[Dataset items]
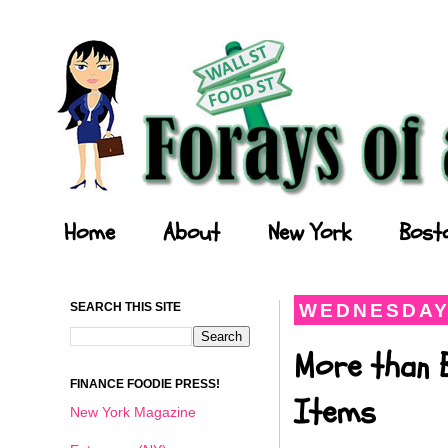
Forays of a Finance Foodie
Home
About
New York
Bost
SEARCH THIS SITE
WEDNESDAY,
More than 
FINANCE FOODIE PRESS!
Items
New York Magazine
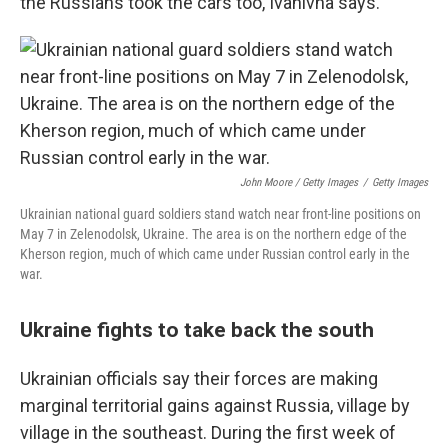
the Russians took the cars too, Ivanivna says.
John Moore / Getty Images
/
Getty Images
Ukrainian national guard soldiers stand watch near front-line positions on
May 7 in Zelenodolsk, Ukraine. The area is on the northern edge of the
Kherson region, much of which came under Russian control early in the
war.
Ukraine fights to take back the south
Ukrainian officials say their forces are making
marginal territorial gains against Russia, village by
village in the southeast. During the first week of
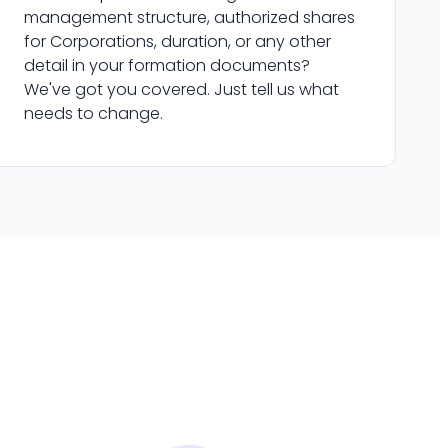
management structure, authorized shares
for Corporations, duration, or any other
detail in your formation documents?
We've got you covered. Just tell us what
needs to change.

==

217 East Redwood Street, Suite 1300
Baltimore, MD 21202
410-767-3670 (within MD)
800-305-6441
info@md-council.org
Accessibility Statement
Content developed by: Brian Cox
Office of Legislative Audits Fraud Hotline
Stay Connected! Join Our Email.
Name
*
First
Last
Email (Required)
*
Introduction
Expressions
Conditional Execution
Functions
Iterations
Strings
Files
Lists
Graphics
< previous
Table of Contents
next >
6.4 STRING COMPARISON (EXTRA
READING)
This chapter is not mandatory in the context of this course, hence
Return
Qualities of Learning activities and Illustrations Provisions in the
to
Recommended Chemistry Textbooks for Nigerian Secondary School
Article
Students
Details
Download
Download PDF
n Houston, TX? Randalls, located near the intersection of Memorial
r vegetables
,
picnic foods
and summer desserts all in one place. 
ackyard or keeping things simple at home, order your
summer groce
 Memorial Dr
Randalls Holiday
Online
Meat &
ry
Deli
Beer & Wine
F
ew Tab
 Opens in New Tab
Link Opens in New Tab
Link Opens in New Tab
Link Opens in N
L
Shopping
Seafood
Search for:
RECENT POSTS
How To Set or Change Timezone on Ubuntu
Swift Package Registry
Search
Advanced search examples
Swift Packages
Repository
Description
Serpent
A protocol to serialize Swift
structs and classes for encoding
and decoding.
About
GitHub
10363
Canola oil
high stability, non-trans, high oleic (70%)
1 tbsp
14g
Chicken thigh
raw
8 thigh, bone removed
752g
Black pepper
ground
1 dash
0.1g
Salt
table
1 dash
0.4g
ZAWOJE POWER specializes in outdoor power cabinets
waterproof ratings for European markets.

* * *

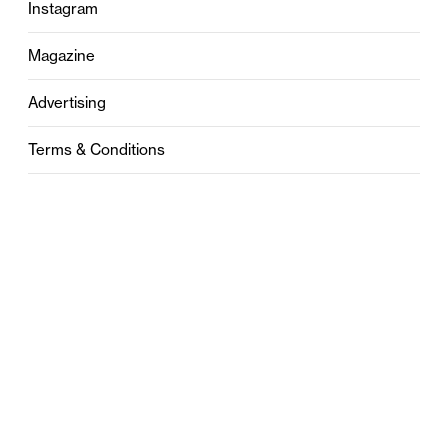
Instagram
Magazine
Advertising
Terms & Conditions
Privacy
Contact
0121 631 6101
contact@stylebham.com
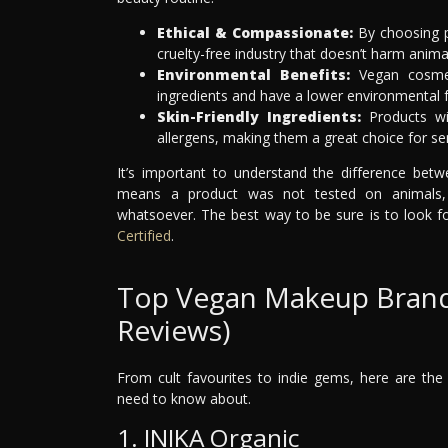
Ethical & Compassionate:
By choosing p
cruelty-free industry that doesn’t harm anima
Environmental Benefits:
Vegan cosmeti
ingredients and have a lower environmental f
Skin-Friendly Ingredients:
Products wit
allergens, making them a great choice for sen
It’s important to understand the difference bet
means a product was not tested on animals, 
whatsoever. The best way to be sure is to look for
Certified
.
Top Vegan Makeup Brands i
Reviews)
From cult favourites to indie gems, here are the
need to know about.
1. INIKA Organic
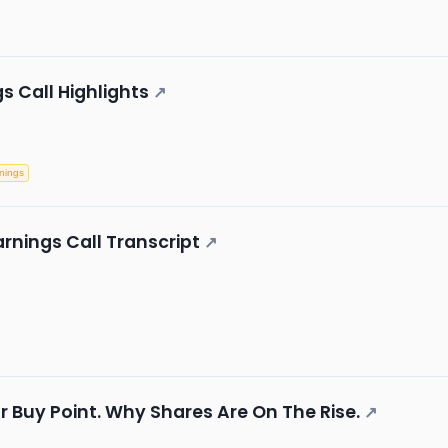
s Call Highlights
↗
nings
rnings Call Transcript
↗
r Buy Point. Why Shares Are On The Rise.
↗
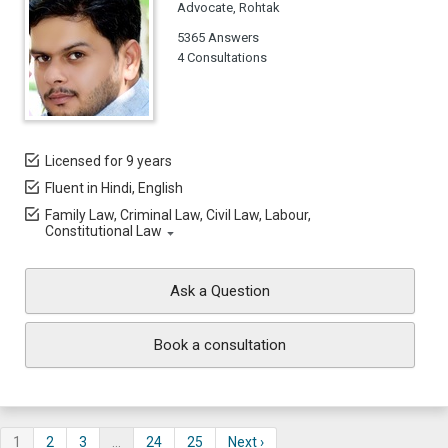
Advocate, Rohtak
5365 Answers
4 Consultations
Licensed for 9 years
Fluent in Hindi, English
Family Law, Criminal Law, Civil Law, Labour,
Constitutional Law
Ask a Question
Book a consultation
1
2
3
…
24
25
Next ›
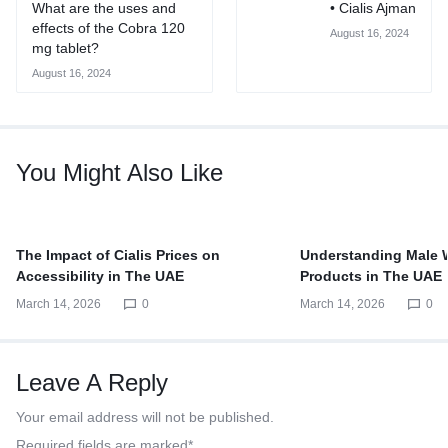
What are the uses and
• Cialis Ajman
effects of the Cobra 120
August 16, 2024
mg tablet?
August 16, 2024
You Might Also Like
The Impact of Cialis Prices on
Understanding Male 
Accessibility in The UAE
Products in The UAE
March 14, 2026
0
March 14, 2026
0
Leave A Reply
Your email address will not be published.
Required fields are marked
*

Instruction:
Wherever a line in the data above contains the word "making", copy that line.

Exercise output:
Ukrainian officials say their forces are making
allergens, making them a great choice for sen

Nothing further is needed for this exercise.